The notion of it being easier to follow than lead is not at all exclusive to RC racing, with a number of different explanations applied to other forms of speed competition, from point-to-point automotive rallies to closed-course speed skating. This April 2017 article from Runner’s World (Why Following is Easier Than Setting the Pace, www.runnersworld.com/training/why-following-is-easier-than-setting-the-pace)
details a half-dozen scientific theories from over the last 120 years to describe why competitive distance runners don’t sprint out of the gate. In fact, if you replace the concept of aerodynamic resistance with anything else — say, trackside crowd reaction, PA announcer focus, or navigation of an especially tough obstacle — it’s easy to see the parallels RC racers endure when the master clock expires.
In particular, I found the “Brain Worry Theory” to be the most interesting. I’ve interviewed dozens of winners at nitro races who, immediately after crossing the finish line, talk about having to push the “what if?” thoughts out of their heads — something that the drivers who finished second hardly ever mention. “What if I run out of fuel?” or “what if I forgot to Loctite that?” or “what if this lapped driver takes me out?” don’t make it any easier to click off consistent laps, let alone defend one’s position when suddenly in jeopardy of being passed with less than a lap to go. Consider, too, that variations the “Theory of Hypnotic Suggestions” or the “Automatic Theory” can account for why a driver who has settled into turning 35-second laps may have trouble getting back into a 33-second lap pace when a rival has started catching up.
When watching these radio-controlled vehicles go around the track, it can be easy to forget that there’s a real human, with real thoughts and emotions, influencing his car’s ability to smoothly round a corner or land a large jump on all four tires.
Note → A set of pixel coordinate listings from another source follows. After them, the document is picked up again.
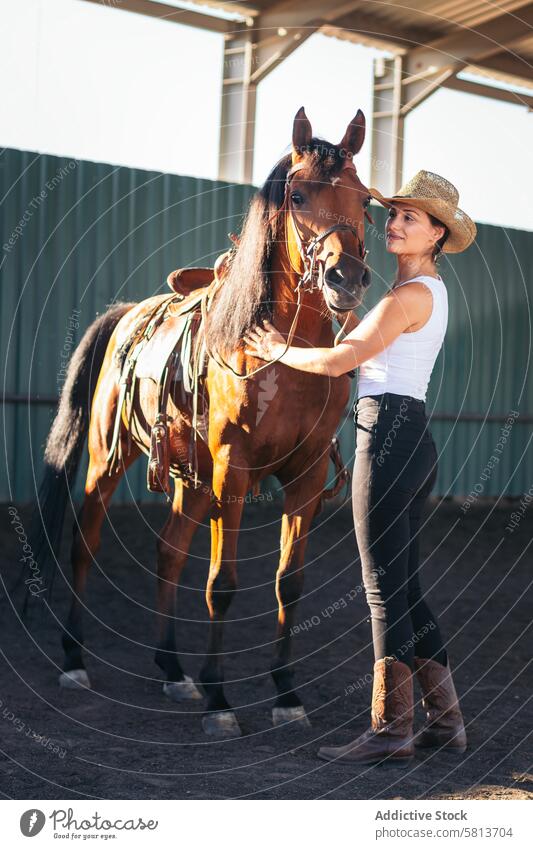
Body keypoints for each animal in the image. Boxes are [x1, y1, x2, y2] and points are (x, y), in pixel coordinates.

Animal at [30, 107, 370, 736]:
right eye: (300, 195)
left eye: (364, 200)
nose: (346, 278)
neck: (284, 354)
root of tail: (126, 314)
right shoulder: (232, 471)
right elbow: (222, 584)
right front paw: (219, 699)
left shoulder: (306, 476)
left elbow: (289, 583)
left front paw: (286, 693)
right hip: (107, 458)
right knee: (85, 545)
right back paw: (74, 658)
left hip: (189, 477)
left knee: (169, 550)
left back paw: (171, 669)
As a driver, however, it can be difficult to separate the anticipation of winning from the fact that there’s no imminent threat to his physical safety. That increased excitement is also what makes winning a close race more rewarding than just walking away from the field. Ronnefalk himself compared the DNC win to a hotly-contested prior European Championship, saying that — outside the obvious difference in professional stakes between the events — that winning with significant pressure is all that much sweeter.